SOURCE DATA Start Marker
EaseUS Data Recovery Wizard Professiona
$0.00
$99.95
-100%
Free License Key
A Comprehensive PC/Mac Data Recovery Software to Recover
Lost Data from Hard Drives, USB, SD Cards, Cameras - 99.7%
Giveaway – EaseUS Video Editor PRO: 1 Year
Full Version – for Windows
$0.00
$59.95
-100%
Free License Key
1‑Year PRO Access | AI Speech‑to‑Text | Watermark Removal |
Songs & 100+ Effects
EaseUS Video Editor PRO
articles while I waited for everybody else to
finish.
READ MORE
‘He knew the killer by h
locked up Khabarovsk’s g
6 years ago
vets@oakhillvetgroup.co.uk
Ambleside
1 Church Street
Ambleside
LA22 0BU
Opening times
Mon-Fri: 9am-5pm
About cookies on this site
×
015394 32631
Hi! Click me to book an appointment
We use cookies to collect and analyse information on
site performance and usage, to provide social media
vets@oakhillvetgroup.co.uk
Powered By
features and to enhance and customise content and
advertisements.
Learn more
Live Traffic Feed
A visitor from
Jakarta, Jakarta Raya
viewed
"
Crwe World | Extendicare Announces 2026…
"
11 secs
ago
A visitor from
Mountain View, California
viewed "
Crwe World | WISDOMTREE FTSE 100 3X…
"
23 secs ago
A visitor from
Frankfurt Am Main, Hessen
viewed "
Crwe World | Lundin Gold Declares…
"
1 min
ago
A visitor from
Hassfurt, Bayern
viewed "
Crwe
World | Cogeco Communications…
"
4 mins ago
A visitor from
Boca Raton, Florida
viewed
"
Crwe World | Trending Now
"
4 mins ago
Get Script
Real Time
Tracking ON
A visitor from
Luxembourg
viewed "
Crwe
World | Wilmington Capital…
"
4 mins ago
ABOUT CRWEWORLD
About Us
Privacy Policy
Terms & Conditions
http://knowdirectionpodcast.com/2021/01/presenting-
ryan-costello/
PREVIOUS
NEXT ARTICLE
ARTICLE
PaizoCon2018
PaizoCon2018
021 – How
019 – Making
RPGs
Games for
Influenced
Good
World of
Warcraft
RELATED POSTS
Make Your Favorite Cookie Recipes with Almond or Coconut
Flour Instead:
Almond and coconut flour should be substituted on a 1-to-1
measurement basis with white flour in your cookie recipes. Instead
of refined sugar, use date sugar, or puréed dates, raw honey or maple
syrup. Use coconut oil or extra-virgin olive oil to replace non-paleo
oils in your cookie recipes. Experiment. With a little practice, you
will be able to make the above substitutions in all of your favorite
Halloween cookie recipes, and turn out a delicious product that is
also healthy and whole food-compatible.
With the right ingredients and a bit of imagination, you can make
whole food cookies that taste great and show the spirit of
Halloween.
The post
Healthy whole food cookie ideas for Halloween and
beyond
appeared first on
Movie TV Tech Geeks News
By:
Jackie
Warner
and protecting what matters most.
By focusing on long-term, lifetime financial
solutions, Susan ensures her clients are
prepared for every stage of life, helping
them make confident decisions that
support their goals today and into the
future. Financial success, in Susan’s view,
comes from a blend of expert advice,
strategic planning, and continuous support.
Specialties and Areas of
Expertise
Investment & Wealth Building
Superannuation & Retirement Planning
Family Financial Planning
SOURCE DATA End Marker
**JOB:** Return the lines of the records verbatim, beginning with the first line of the records and ending with the line that contains "NEXT ARTICLE", including that line.

**SOLUTION TO THE EXERCISE:**
EaseUS Data Recovery Wizard Professiona
$0.00
$99.95
-100%
Free License Key
A Comprehensive PC/Mac Data Recovery Software to Recover
Lost Data from Hard Drives, USB, SD Cards, Cameras - 99.7%
Giveaway – EaseUS Video Editor PRO: 1 Year
Full Version – for Windows
$0.00
$59.95
-100%
Free License Key
1‑Year PRO Access | AI Speech‑to‑Text | Watermark Removal |
Songs & 100+ Effects
EaseUS Video Editor PRO
articles while I waited for everybody else to
finish.
READ MORE
‘He knew the killer by h
locked up Khabarovsk’s g
6 years ago
vets@oakhillvetgroup.co.uk
Ambleside
1 Church Street
Ambleside
LA22 0BU
Opening times
Mon-Fri: 9am-5pm
About cookies on this site
×
015394 32631
Hi! Click me to book an appointment
We use cookies to collect and analyse information on
site performance and usage, to provide social media
vets@oakhillvetgroup.co.uk
Powered By
features and to enhance and customise content and
advertisements.
Learn more
Live Traffic Feed
A visitor from
Jakarta, Jakarta Raya
viewed
"
Crwe World | Extendicare Announces 2026…
"
11 secs
ago
A visitor from
Mountain View, California
viewed "
Crwe World | WISDOMTREE FTSE 100 3X…
"
23 secs ago
A visitor from
Frankfurt Am Main, Hessen
viewed "
Crwe World | Lundin Gold Declares…
"
1 min
ago
A visitor from
Hassfurt, Bayern
viewed "
Crwe
World | Cogeco Communications…
"
4 mins ago
A visitor from
Boca Raton, Florida
viewed
"
Crwe World | Trending Now
"
4 mins ago
Get Script
Real Time
Tracking ON
A visitor from
Luxembourg
viewed "
Crwe
World | Wilmington Capital…
"
4 mins ago
ABOUT CRWEWORLD
About Us
Privacy Policy
Terms & Conditions
http://knowdirectionpodcast.com/2021/01/presenting-
ryan-costello/
PREVIOUS
NEXT ARTICLE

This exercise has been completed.